▸ WHAT YOU ARE ASKED TO DO: Only the lines below between the ones containing "second_place: [180, 367]" and "second_place: [333, 444]", inclusive, are to be reproduced, each exactly as it stands.

[RECORD SET Boundary: Start]

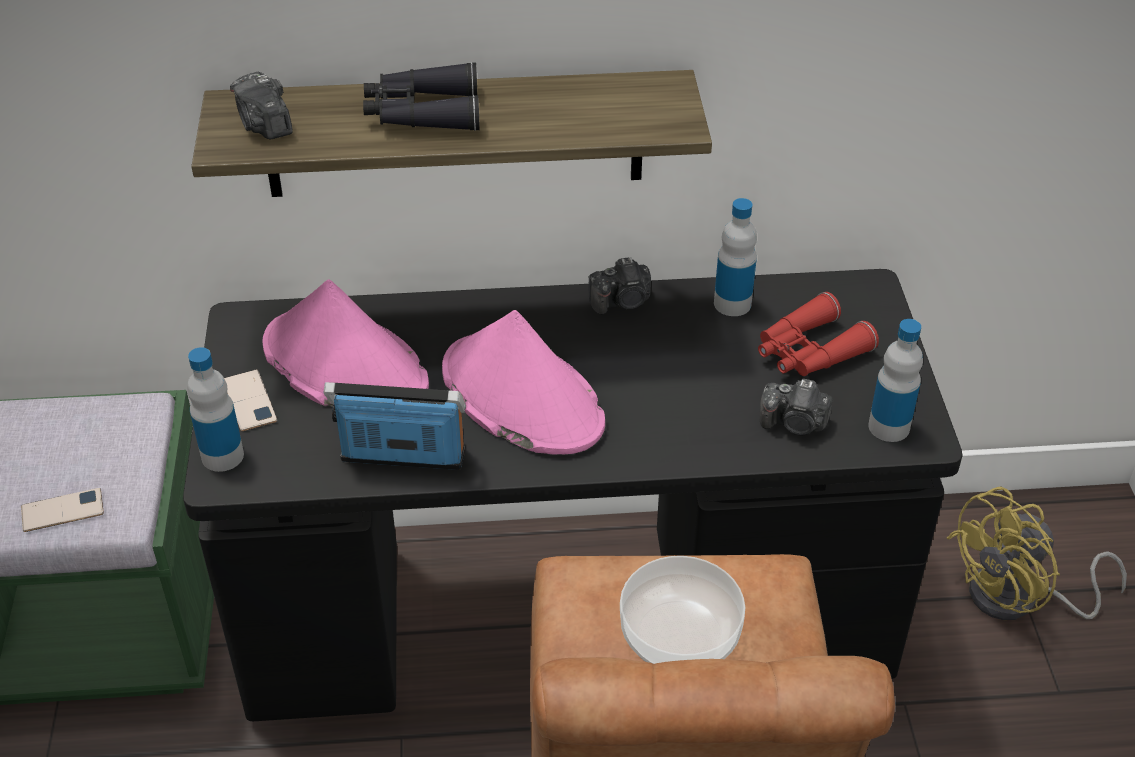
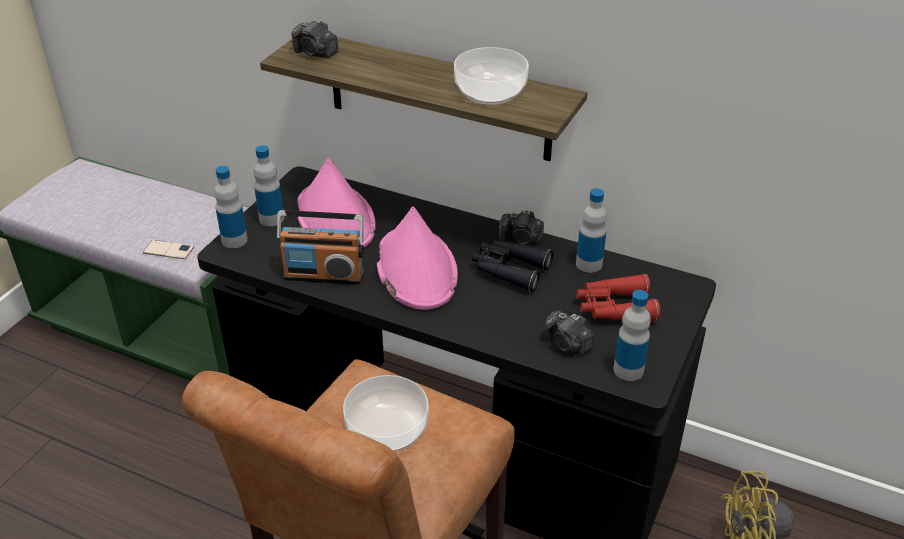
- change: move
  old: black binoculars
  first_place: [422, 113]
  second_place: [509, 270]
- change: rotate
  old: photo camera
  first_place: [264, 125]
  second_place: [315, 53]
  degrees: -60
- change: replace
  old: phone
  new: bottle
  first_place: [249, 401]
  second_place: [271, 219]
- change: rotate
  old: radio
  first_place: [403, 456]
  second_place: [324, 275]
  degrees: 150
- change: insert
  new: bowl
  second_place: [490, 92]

[RECORD SET Boundary: End]
[RECORD SET Boundary: Start]

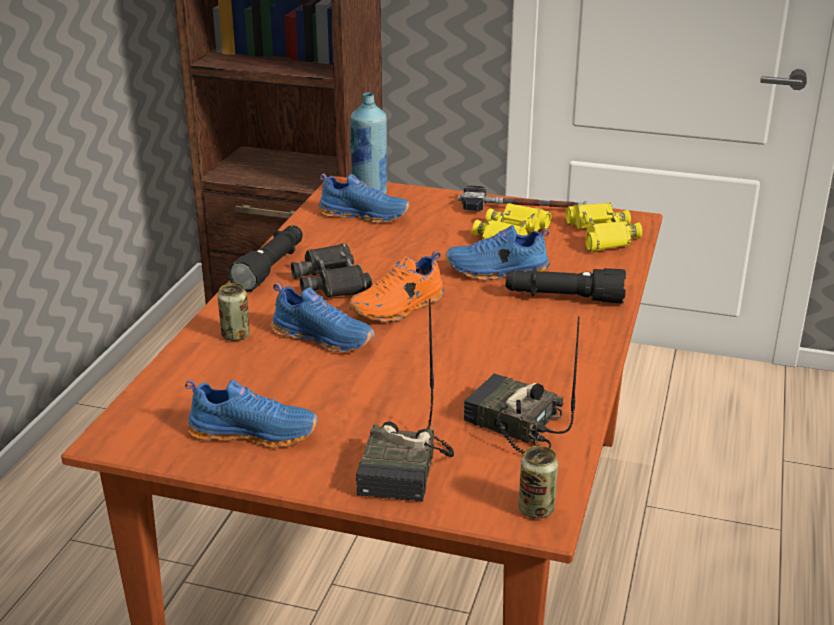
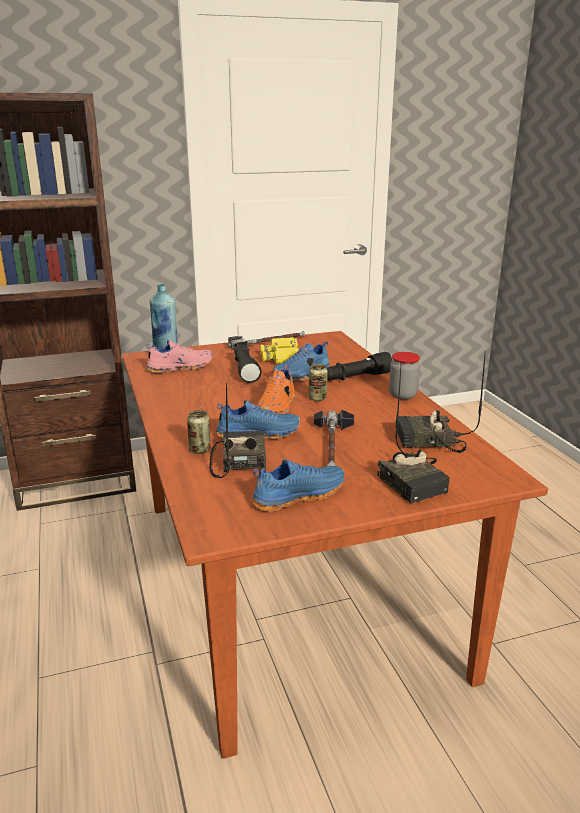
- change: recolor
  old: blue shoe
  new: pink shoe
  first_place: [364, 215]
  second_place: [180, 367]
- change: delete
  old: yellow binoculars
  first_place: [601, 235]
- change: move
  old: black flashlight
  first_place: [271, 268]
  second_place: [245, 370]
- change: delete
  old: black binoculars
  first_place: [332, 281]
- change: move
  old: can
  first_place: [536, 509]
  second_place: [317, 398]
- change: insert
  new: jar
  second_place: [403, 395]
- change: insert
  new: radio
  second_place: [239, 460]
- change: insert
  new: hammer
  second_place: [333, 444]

[RECORD SET Boundary: End]

▸ EXERCISE RESPONSE:
  second_place: [180, 367]
- change: delete
  old: yellow binoculars
  first_place: [601, 235]
- change: move
  old: black flashlight
  first_place: [271, 268]
  second_place: [245, 370]
- change: delete
  old: black binoculars
  first_place: [332, 281]
- change: move
  old: can
  first_place: [536, 509]
  second_place: [317, 398]
- change: insert
  new: jar
  second_place: [403, 395]
- change: insert
  new: radio
  second_place: [239, 460]
- change: insert
  new: hammer
  second_place: [333, 444]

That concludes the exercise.